● TEXTE:
-.-.-

Et un gâchis financier : une journée à l’hôpital coûte 800 € à la collectivité, contre 300 € en médico‑social.

Alors, pourquoi cette pénurie perdure‑t‑elle ?


Une cause, pas la seule, mais une cause importante apparaît dans les financements :

L’hôpital psychiatrique, le « sanitaire », est payé par la sécurité sociale. Le médico‑social, lui, est pris en charge, largement, par les départements.

Quel intérêt auraient, dès lors, les départements à investir vastement dans ces établissements médico‑sociaux ? Cela reviendrait à opérer un transfert de charges, conséquent, sur leurs épaules. Alors que, à ces collectivités aussi, l’État réduit chaque année les dotations.

D’où le relatif statu quo, malgré le double gâchis mentionné, humain et financier.

Cette scission produit des effets absurdes, que ne déplorent pas seulement les familles, pas seulement les soignants, psychiatres, syndicats, mais également des cadres des agences régionales de santé (ARS) ou des conseils départementaux.

Nous proposons donc de rendre le financement du médico‑social à l’État, avec une responsabilité claire, non‑partagée, afin de permettre une politique rationnelle, dans la durée. Quand ne s’opèrent aujourd’hui que des choix myopes, à courte vue, délaissant l’intérêt général.

Le médico‑social est aujourd’hui largement financé par les conseils départementaux. Tandis que le sanitaire, l’hôpital, l’est par la sécurité sociale. Il s’ensuit un faible investissement : sans le proclamer, les départements sont peu avides de transférer cette charge sur leurs épaules. D’où une « lutte pour les places », parmi les parents d’enfants handicapés. D’où, également, des exils vers la Belgique, ou une résidence de longue durée en hôpital psychiatrique.

-.-.-

● CONSIGNE DÉTAILLÉE:
Pour chacune des affirmations suivantes, indiquez si elle est conforme au texte en répondant par oui ou non et en citant exactement les mots du texte qui tranchent. (a) Une journée à l’hôpital coûte moins cher à la collectivité qu’une journée en médico‑social. (b) Le médico‑social est pris en charge en grande partie par les départements. (c) Le texte propose de confier le financement du médico‑social aux départements. Les lignes proviennent d’une autre source que le texte.

● DONNÉES ÉTUDIÉES:
-.-.-

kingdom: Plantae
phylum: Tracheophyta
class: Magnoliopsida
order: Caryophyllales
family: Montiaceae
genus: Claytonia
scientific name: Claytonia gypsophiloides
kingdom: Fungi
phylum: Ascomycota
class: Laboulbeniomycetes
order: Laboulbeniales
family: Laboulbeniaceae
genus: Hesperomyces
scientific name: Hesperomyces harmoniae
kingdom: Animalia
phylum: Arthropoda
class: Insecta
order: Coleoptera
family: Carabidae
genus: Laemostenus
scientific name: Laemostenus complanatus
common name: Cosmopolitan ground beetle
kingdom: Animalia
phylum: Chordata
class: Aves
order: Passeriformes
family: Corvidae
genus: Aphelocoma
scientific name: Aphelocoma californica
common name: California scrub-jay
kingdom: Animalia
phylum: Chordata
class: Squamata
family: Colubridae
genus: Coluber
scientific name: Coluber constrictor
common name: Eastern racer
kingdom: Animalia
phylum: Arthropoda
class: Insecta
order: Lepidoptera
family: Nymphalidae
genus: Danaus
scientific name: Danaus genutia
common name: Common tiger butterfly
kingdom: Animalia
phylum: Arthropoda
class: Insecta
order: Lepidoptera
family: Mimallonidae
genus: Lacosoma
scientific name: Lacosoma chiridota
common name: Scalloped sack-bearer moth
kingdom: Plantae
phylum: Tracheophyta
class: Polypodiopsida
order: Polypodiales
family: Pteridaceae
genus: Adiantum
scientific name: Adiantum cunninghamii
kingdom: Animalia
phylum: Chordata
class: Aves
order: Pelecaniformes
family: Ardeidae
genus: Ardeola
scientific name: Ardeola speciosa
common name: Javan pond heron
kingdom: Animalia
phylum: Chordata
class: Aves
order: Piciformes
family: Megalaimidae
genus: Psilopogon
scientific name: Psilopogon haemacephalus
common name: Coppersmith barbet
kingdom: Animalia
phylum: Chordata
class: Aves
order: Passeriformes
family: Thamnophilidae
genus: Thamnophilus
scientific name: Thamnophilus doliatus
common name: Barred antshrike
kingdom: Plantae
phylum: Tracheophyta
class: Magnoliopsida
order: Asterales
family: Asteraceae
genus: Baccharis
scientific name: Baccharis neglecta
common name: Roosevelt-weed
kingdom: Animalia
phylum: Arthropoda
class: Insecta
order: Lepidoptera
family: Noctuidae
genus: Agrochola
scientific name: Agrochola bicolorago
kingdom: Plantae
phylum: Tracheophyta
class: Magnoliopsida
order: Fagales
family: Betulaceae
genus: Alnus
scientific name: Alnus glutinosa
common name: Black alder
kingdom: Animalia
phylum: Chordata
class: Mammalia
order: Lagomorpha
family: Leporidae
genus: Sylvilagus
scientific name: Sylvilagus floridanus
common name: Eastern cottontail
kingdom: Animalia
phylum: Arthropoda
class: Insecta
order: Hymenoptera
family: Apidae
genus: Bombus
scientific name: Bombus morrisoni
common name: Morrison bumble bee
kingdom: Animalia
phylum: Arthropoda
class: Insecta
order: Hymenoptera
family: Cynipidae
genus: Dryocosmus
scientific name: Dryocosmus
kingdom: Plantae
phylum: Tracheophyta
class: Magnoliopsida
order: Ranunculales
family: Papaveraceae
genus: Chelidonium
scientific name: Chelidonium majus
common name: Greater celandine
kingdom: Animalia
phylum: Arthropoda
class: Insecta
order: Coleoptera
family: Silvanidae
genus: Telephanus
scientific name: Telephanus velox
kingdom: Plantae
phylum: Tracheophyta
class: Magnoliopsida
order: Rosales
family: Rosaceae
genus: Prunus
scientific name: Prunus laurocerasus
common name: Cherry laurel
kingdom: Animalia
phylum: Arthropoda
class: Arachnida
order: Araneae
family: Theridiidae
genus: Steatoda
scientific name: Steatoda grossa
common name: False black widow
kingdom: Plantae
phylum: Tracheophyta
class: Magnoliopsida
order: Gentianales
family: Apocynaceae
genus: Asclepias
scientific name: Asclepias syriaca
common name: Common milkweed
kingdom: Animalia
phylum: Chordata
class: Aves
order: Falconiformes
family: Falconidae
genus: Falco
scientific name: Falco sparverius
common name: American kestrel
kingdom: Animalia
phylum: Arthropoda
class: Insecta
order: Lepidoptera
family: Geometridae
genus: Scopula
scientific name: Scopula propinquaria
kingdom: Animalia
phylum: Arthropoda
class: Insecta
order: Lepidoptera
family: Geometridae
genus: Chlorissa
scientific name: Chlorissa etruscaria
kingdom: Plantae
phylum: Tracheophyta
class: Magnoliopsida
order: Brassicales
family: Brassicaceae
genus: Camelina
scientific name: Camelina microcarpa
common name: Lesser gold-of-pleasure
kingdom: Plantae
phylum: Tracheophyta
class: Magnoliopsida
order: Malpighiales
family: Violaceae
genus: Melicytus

-.-.-

● RÉPONSE:
(a) Non : « une journée à l’hôpital coûte 800 € à la collectivité, contre 300 € en médico‑social »
(b) Oui : « Le médico‑social, lui, est pris en charge, largement, par les départements. »
(c) Non : « Nous proposons donc de rendre le financement du médico‑social à l’État »